Sixty-four samples (28.7%) stained positive for Her2 (IHC 3+), and 54% (122/223) of all breast cancers stained positive for Pin1. Of the Her2-positive cancers 40 (62.5%) were also Pin1-positive, based on strong nuclear or nuclear and cytoplasmic staining. Inhibition of Pin1 via RNAi resulted in significant suppression of Her2-positive tumor cell growth in BT474, SKBR3 and AU565 cells. Pin1 inhibition greatly increased the sensitivity of Her2-positive breast cancer cells to the mTOR inhibitor Rapamycin, while it did not increase their sensitivity to Trastuzumab, suggesting that Pin1 might act on Her2 signaling. We found that Pin1 interacted with the protein complex that contains ubiquitinated erbB2 and that Pin1 inhibition accelerated erbB2 degradation, which could be prevented by treatments with the proteasome inhibitor ALLnL.

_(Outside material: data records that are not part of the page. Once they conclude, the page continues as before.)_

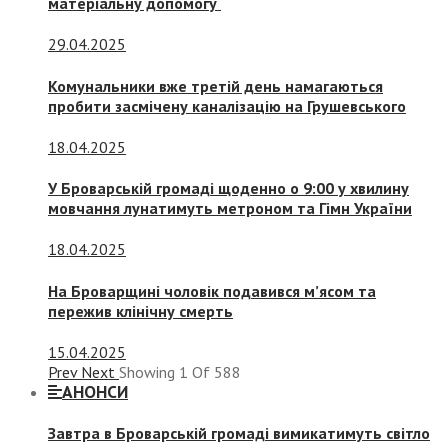
матеріальну допомогу
29.04.2025
Комунальники вже третій день намагаються
пробити засмічену каналізацію на Грушевського
18.04.2025
У Броварській громаді щоденно о 9:00 у хвилину
мовчання лунатимуть метроном та Гімн України
18.04.2025
На Броварщині чоловік подавився м’ясом та
пережив клінічну смерть
15.04.2025
Prev
Next
Showing
1
Of
588
АНОНСИ
Завтра в Броварській громаді вимикатимуть світло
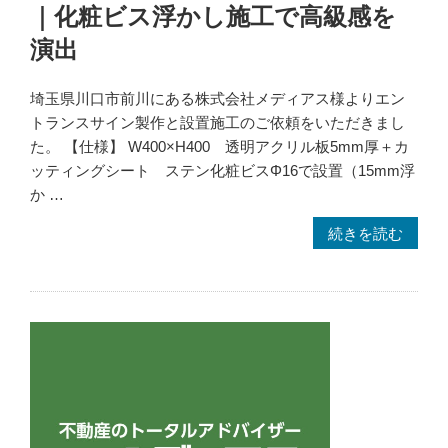
一
｜化粧ビス浮かし施工で高級感を
貫
演出
対
応”
埼玉県川口市前川にある株式会社メディアス様よりエン
の
トランスサイン製作と設置施工のご依頼をいただきまし
た。 【仕様】 W400×H400 透明アクリル板5mm厚＋カ
ッティングシート ステン化粧ビスΦ16で設置（15mm浮
か …
“【埼
続きを読む
玉
県
川
口
市】
企
業
向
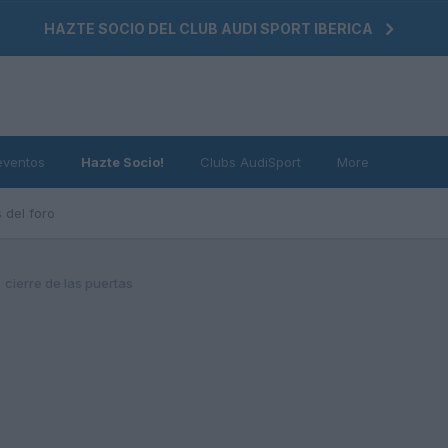
HAZTE SOCIO DEL CLUB AUDI SPORT IBERICA
eventos
Hazte Socio!
Clubs AudiSport
More
 del foro
cierre de las puertas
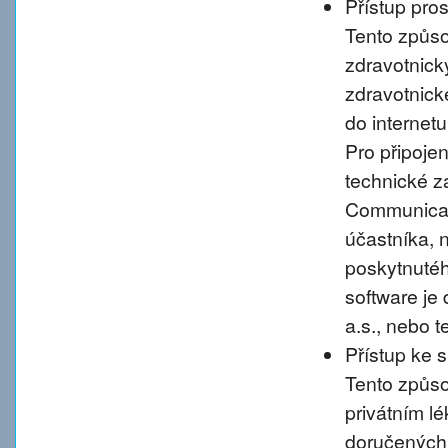
Přístup pro
Tento způso
zdravotnic
zdravotnické
do internet
Pro připoje
technické 
Communicati
účastníka, 
poskytnutého
software je
a.s., nebo 
Přístup ke 
Tento způso
privátním l
doručených 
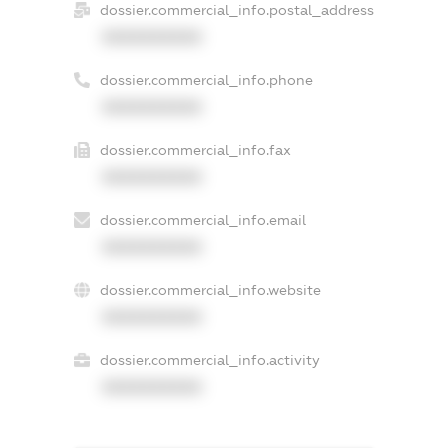
dossier.commercial_info.postal_address
XXXXXXXXXX
dossier.commercial_info.phone
XXXXXXXXXX
dossier.commercial_info.fax
XXXXXXXXXX
dossier.commercial_info.email
XXXXXXXXXX
dossier.commercial_info.website
XXXXXXXXXX
dossier.commercial_info.activity
XXXXXXXXXX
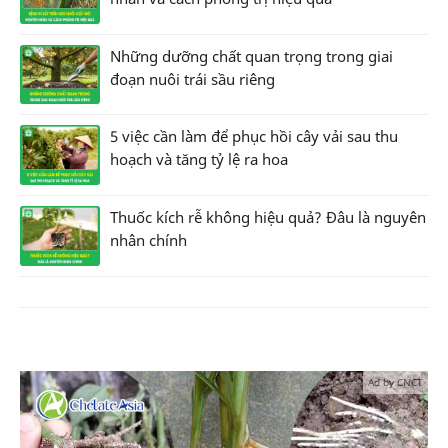
Những dưỡng chất quan trọng trong giai
đoạn nuôi trái sầu riêng
5 việc cần làm để phục hồi cây vải sau thu
hoạch và tăng tỷ lệ ra hoa
Thuốc kích rễ không hiệu quả? Đâu là nguyên
nhân chính
Ad by CNCT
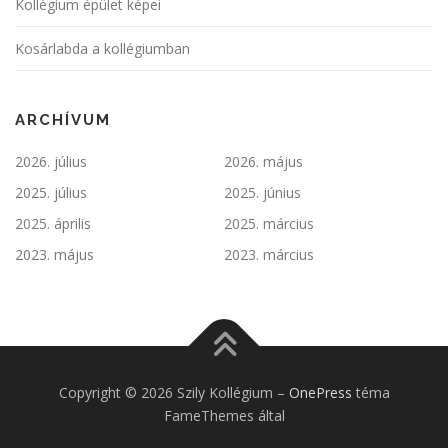
Kollégium épület képei
Kosárlabda a kollégiumban
ARCHÍVUM
2026. július
2026. május
2025. július
2025. június
2025. április
2025. március
2023. május
2023. március
Copyright © 2026 Szily Kollégium
–
OnePress
téma
FameThemes által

Pin1 is a novel regulator of erbB2 that modulates the ubiquitin-mediated degradation of erbB2. The overexpression of Pin1 in a majority of Her2-overexpressing breast cancer may contribute to maintain erbB2 levels. Pin1 inhibition alone and in conjunction with mTOR inhibition suppresses the growth of Her2+ breast cancer cells.

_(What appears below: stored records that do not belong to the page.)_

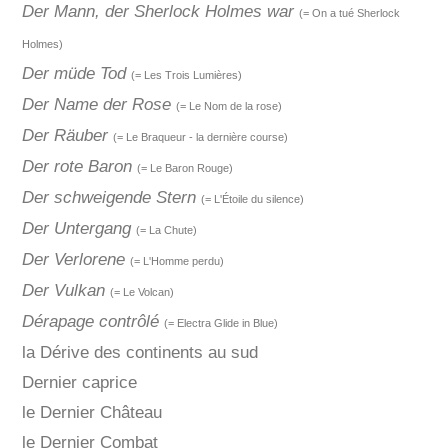
Der Mann, der Sherlock Holmes war
(= On a tué Sherlock
Holmes)
Der müde Tod
(= Les Trois Lumières)
Der Name der Rose
(= Le Nom de la rose)
Der Räuber
(= Le Braqueur - la dernière course)
Der rote Baron
(= Le Baron Rouge)
Der schweigende Stern
(= L'Étoile du silence)
Der Untergang
(= La Chute)
Der Verlorene
(= L'Homme perdu)
Der Vulkan
(= Le Volcan)
Dérapage contrôlé
(= Electra Glide in Blue)
la Dérive des continents au sud
Dernier caprice
le Dernier Château
le Dernier Combat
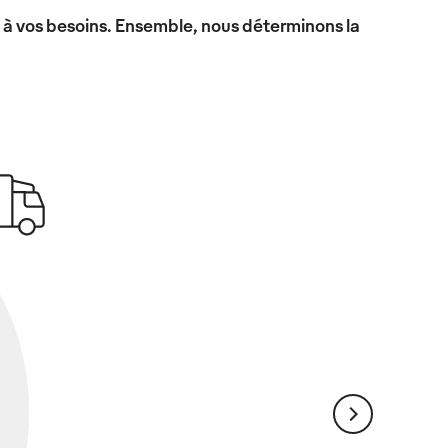
x à vos besoins. Ensemble, nous déterminons la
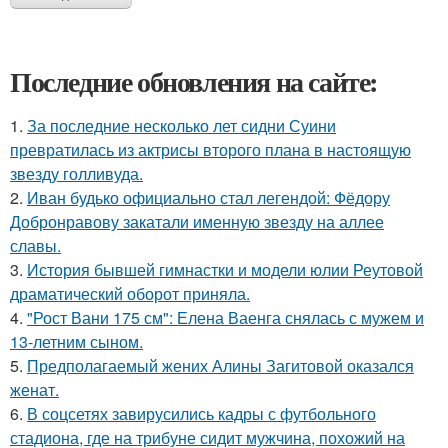
Последние обновления на сайте:
1.
За последние несколько лет сидни Суини
превратилась из актрисы второго плана в настоящую
звезду голливуда.
2.
Иван будько официально стал легендой: Фёдору
Добронравову закатали именную звезду на аллее
славы.
3.
История бывшей гимнастки и модели юлии Реутовой
драматический оборот приняла.
4.
"Рост Вани 175 см": Елена Ваенга снялась с мужем и
13-летним сыном.
5.
Предполагаемый жених Алины Загитовой оказался
женат.
6.
В соцсетях завирусились кадры с футбольного
стадиона, где на трибуне сидит мужчина, похожий на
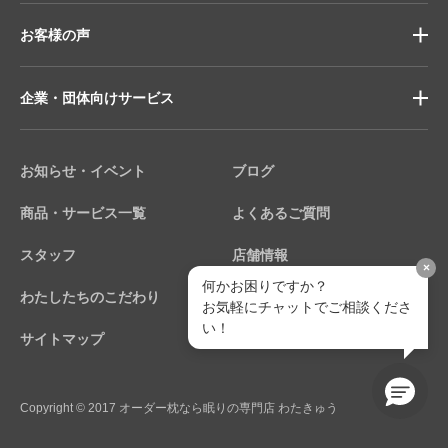
お客様の声
企業・団体向けサービス
お知らせ・イベント
ブログ
商品・サービス一覧
よくあるご質問
スタッフ
店舗情報
×
何かお困りですか？
わたしたちのこだわり
個人情報保護方針
お気軽にチャットでご相談くださ
い！
サイトマップ
Copyright © 2017 オーダー枕なら眠りの専門店 わたきゅう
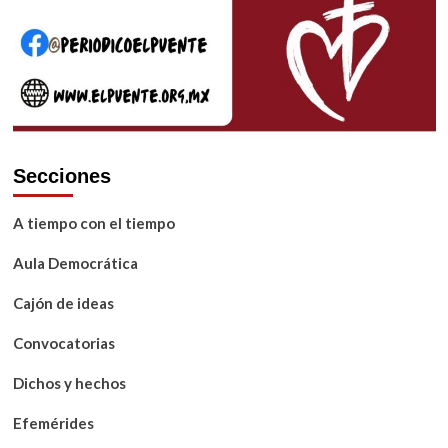
peores:
Juanita
Idár
Secciones
A tiempo con el tiempo
Aula Democrática
Cajón de ideas
Convocatorias
Dichos y hechos
Efemérides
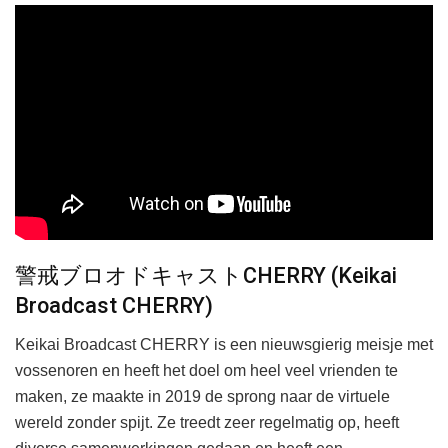
警戒ブロオドキャストCHERRY (Keikai
Broadcast CHERRY)
Keikai Broadcast CHERRY is een nieuwsgierig meisje met
vossenoren en heeft het doel om heel veel vrienden te
maken, ze maakte in 2019 de sprong naar de virtuele
wereld zonder spijt. Ze treedt zeer regelmatig op, heeft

HER-2/Neu的过表达发生在约25%-30%的乳腺癌患者中,提示预后不良。虽然Her2/Neu过表达主要是erbB2扩增的结果,但最近人们认识到erbB2水平在蛋白质水平上也受到调控。然而,调控Her2/Neu蛋白质稳定性的因素尚不太清楚。脯氨酰异构酶Pin1催化特定pSer/Thr-Pro基序的异构化,这些基序在有丝分裂信号作用下发生了磷酸化。我们之前报道过,Pin1催化的信号转导磷酸化后修饰调节c-neu下游的致癌途径。本研究的目的是检测脯氨酰异构酶Pin1在人Her2+乳腺癌中的表达,并研究Pin1是否影响Her2/Neu自身的表达。

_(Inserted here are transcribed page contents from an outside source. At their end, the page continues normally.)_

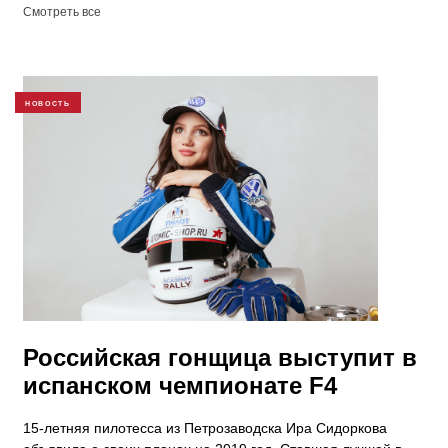
Смотреть все
НОВОСТЬ
Российская гонщица выступит в
испанском чемпионате F4
15-летняя пилотесса из Петрозаводска Ира Сидоркова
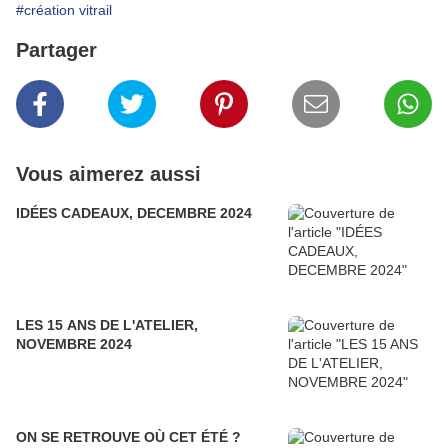
#création vitrail
Partager
Vous aimerez aussi
IDÉES CADEAUX, DECEMBRE 2024
LES 15 ANS DE L'ATELIER,
NOVEMBRE 2024
ON SE RETROUVE OÙ CET ÉTÉ ?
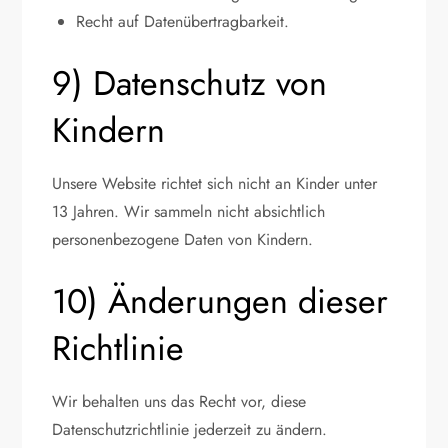
Recht auf Datenübertragbarkeit.
9) Datenschutz von
Kindern
Unsere Website richtet sich nicht an Kinder unter
13 Jahren. Wir sammeln nicht absichtlich
personenbezogene Daten von Kindern.
10) Änderungen dieser
Richtlinie
Wir behalten uns das Recht vor, diese
Datenschutzrichtlinie jederzeit zu ändern.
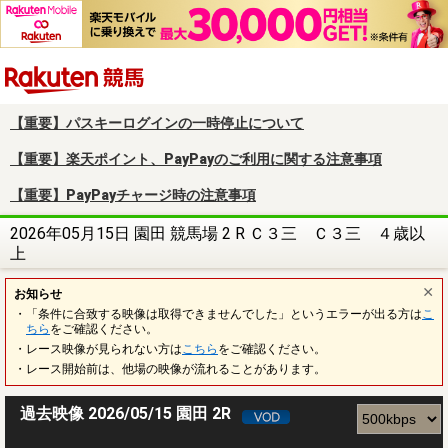
楽天競馬
【重要】パスキーログインの一時停止について
【重要】楽天ポイント、PayPayのご利用に関する注意事項
【重要】PayPayチャージ時の注意事項
2026年05月15日 園田 競馬場 2 R Ｃ３三 Ｃ３三 ４歳以
上
お知らせ
・「条件に合致する映像は取得できませんでした」というエラーが出る方は
こ
ちら
をご確認ください。
・レース映像が見られない方は
こちら
をご確認ください。
・レース開始前は、他場の映像が流れることがあります。
過去映像 2026/05/15 園田 2R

对223例人类乳腺癌进行Her2和Pin1的免疫组织化学检测,其中59%的标本来自原发性癌,41%来自转移部位。在Her2+乳腺癌细胞系中使用小干扰RNA(siRNA)抑制Pin1,并通过细胞活力测定、免疫印迹和免疫荧光研究其作用效果。
64个样本(28.7%)Her2染色呈阳性(免疫组化3+),所有乳腺癌中有54%(122/223)Pin1染色呈阳性。在Her2阳性癌中,基于强核染色或核及胞质染色,40个(62.5%)也为Pin1阳性。通过RNA干扰抑制Pin1可显著抑制BT474、SKBR3和AU565细胞中Her2阳性肿瘤细胞的生长。抑制Pin1可大大增加Her2阳性乳腺癌细胞对mTOR抑制剂雷帕霉素的敏感性,而对曲妥珠单抗的敏感性未增加,这表明Pin1可能作用于Her2信号通路。我们发现Pin1与含有泛素化erbB2的蛋白质复合物相互作用,抑制Pin1可加速erbB2降解,蛋白酶体抑制剂ALLnL处理可阻止这种降解。
Pin1是erbB2的一种新型调节因子,可调节泛素介导的erbB2降解。在大多数Her2过表达的乳腺癌中Pin1的过表达可能有助于维持erbB2水平。单独抑制Pin1以及与抑制mTOR联合使用均可抑制Her2+乳腺癌细胞的生长。